> _What you will do_: Please give back, word for word, only the lines starting at the one containing "prostate cancer (low-grade" and ending at the one containing "photomicrograph of human" within the material below.

◇ ◇ ◇

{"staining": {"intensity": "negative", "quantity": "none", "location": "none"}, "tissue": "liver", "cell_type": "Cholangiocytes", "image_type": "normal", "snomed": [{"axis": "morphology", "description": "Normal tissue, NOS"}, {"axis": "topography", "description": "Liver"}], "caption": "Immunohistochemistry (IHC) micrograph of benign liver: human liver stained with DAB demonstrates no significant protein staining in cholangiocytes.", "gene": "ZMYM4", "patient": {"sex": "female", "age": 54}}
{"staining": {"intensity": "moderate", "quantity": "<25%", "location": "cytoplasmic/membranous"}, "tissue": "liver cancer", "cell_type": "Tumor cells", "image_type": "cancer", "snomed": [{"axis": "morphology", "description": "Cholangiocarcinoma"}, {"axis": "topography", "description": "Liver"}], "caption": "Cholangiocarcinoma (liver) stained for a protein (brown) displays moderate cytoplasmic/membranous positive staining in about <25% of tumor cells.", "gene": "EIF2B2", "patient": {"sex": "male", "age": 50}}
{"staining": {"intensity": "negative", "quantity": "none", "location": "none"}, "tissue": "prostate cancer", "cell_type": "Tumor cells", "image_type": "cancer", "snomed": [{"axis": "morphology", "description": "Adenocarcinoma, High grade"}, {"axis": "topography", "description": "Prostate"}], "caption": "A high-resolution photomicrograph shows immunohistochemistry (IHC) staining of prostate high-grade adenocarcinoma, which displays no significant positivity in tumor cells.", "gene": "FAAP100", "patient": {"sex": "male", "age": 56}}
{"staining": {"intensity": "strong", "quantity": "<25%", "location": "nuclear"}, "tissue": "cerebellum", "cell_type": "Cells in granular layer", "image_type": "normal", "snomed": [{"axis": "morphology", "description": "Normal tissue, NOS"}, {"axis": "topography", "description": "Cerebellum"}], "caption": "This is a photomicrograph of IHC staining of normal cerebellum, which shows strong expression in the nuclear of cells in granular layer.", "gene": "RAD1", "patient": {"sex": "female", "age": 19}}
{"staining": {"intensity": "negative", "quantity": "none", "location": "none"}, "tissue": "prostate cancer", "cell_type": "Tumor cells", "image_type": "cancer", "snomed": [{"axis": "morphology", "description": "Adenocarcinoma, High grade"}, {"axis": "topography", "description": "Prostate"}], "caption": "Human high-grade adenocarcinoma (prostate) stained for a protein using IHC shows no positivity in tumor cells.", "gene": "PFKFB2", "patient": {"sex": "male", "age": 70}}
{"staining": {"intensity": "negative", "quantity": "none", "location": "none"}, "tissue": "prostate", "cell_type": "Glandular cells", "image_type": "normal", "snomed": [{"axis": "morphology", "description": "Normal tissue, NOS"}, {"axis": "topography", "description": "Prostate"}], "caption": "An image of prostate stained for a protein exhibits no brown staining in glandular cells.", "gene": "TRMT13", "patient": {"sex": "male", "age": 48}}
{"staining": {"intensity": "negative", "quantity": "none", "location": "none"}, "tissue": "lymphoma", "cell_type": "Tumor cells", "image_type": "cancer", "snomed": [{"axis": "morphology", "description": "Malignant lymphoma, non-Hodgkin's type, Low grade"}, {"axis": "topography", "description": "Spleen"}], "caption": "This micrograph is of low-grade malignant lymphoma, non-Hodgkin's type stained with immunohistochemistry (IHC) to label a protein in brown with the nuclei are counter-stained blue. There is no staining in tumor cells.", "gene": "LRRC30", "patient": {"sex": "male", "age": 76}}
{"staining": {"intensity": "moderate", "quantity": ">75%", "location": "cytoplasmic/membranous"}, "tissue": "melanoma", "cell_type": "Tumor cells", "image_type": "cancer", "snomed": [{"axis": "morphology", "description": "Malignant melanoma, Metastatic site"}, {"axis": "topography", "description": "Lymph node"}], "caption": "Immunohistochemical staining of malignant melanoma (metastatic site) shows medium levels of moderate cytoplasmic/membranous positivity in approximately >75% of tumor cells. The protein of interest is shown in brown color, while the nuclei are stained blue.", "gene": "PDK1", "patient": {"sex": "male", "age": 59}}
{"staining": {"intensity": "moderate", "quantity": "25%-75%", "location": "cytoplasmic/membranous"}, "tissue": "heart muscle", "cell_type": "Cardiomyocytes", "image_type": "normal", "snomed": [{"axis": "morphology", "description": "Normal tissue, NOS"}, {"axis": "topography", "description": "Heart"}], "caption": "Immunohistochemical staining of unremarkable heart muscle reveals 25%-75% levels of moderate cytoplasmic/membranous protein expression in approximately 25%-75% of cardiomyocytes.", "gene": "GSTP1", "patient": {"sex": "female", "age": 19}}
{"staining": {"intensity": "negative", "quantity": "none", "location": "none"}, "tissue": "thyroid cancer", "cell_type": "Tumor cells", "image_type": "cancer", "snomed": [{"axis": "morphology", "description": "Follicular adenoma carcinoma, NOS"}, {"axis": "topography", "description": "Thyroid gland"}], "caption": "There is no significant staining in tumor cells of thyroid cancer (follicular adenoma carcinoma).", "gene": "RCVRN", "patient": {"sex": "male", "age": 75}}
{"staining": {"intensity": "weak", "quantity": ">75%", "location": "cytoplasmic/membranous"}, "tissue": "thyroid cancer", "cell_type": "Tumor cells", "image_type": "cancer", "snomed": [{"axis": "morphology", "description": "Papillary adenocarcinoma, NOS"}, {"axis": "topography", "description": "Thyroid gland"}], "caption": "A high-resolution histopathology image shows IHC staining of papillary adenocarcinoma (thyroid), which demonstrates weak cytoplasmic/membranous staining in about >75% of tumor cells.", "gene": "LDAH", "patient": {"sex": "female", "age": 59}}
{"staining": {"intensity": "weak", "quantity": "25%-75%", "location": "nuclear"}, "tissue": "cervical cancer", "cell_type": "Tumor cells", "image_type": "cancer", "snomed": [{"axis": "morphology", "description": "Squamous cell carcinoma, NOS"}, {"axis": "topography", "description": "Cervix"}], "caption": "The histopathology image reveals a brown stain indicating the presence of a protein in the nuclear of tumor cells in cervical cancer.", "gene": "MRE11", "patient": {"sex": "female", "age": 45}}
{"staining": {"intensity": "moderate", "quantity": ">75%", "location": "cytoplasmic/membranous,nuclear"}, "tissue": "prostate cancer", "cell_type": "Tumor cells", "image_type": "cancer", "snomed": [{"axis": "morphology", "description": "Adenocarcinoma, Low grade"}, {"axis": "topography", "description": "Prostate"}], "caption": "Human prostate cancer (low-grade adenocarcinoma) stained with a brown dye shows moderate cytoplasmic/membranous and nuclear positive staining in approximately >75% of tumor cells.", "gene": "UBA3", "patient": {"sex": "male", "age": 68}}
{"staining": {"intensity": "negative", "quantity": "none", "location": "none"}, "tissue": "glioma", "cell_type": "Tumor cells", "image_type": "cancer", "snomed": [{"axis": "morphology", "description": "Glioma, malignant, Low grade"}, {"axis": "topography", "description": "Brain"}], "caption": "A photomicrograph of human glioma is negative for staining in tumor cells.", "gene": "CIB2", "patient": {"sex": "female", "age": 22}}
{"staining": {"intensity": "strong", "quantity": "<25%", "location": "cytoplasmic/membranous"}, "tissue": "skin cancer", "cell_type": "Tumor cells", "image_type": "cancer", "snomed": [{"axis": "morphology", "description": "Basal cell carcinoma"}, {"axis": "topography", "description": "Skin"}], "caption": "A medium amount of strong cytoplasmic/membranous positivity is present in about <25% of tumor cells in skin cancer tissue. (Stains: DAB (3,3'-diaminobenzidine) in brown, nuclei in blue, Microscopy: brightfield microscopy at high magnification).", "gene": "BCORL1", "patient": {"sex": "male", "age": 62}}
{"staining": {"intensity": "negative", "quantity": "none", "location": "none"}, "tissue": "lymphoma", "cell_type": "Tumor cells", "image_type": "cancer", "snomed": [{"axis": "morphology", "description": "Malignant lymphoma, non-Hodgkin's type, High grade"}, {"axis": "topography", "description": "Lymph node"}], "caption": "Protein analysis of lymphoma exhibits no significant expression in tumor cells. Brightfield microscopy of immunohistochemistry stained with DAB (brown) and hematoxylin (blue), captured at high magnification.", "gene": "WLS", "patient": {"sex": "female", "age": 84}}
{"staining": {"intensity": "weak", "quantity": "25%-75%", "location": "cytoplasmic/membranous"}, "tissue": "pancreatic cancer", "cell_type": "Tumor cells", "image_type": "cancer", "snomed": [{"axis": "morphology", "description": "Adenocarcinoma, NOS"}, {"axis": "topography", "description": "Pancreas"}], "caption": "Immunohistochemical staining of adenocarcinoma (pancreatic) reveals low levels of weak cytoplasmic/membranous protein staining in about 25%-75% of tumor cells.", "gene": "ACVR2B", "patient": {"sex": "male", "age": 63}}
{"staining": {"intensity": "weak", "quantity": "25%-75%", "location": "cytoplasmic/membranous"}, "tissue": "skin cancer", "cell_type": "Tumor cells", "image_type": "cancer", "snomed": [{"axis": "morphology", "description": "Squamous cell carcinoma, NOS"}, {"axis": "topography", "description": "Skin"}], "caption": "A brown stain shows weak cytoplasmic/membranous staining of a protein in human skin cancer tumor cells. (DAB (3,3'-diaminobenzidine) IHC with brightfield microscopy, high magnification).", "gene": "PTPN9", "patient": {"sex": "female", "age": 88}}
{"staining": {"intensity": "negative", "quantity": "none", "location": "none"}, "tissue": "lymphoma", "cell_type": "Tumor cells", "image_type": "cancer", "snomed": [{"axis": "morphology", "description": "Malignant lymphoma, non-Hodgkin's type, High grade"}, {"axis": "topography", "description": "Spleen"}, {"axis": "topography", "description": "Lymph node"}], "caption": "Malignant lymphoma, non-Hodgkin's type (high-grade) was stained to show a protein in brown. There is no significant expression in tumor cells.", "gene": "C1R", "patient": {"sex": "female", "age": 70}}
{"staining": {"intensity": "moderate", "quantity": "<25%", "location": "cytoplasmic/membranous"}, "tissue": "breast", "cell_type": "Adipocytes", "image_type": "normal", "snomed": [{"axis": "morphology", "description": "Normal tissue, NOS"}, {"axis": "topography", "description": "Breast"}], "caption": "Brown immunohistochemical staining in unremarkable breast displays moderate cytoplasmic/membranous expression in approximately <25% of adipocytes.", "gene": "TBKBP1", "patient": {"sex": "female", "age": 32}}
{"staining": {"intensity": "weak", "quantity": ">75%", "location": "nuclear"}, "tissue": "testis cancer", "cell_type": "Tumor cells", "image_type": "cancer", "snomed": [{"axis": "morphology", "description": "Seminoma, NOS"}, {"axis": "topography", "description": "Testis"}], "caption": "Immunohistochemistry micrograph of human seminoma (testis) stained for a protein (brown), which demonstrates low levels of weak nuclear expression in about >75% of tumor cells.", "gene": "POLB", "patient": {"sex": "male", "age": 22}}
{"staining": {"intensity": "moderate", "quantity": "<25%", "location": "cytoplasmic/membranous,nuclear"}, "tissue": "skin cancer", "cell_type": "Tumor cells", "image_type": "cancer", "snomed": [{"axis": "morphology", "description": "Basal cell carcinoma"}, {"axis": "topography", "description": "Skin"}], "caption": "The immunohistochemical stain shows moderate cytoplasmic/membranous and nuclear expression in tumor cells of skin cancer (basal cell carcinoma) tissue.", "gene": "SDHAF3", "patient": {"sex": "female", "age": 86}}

◇ ◇ ◇

> _Answer area_:
{"staining": {"intensity": "moderate", "quantity": ">75%", "location": "cytoplasmic/membranous,nuclear"}, "tissue": "prostate cancer", "cell_type": "Tumor cells", "image_type": "cancer", "snomed": [{"axis": "morphology", "description": "Adenocarcinoma, Low grade"}, {"axis": "topography", "description": "Prostate"}], "caption": "Human prostate cancer (low-grade adenocarcinoma) stained with a brown dye shows moderate cytoplasmic/membranous and nuclear positive staining in approximately >75% of tumor cells.", "gene": "UBA3", "patient": {"sex": "male", "age": 68}}
{"staining": {"intensity": "negative", "quantity": "none", "location": "none"}, "tissue": "glioma", "cell_type": "Tumor cells", "image_type": "cancer", "snomed": [{"axis": "morphology", "description": "Glioma, malignant, Low grade"}, {"axis": "topography", "description": "Brain"}], "caption": "A photomicrograph of human glioma is negative for staining in tumor cells.", "gene": "CIB2", "patient": {"sex": "female", "age": 22}}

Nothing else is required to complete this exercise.